National Gallery launches virtual extension

Titled unrealised, this virtual extension can only be accessed at specific locations within the gallery, through the Gallery Explorer app on a smart phone. PHOTO: ST FILE

SINGAPORE - The National Gallery Singapore launched a new digital extension to its long-term exhibitions on Tuesday (Aug 15).

Titled unrealised, this virtual extension can only be accessed at specific locations within the gallery, through the Gallery Explorer app on a smart phone.

It debuts with commissioned works by three Singapore artists - a work incorporating live Twitter updates by conceptual artist Heman Chong; and video works by Ho Tzu Nyen and London-based artist Erika Tan.

The works were created in response to the gallery's permanent Singapore and South-east Asia exhibitions, with the artists responding to different aspects of the exhibition.

Ho, for example, created three video works in response to artworks which depicted tigers, such as Tang Da Wu's installation artwork, Tiger's Whip.
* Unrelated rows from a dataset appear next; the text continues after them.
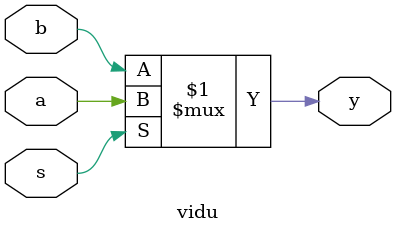
<source format=v>
module vidu(s,a,b,y);
	input a,b,s;
	output y;
	assign y = s?a:b;
endmodule
</source>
When visitors access the app on their smart phones or tablets available on loan for free, the digital works are unlocked automatically, using proximity-based technology known as iBeacon, when they are in the vicinity of specific artworks or in particular areas of the gallery.

For example, they can access Tan's work, Apa Jika, The Mis-placed Comma (I, II, III), when they walk in the corridor near the UOB Southeast Asia Gallery.

Tan's work was filmed within the gallery's exhibition spaces before it was opened to the public, while works were still being hung.

The work, which honours an old Malay weaver, is currently on show in Venice, Italy, as part of the prestigious Venice Biennale.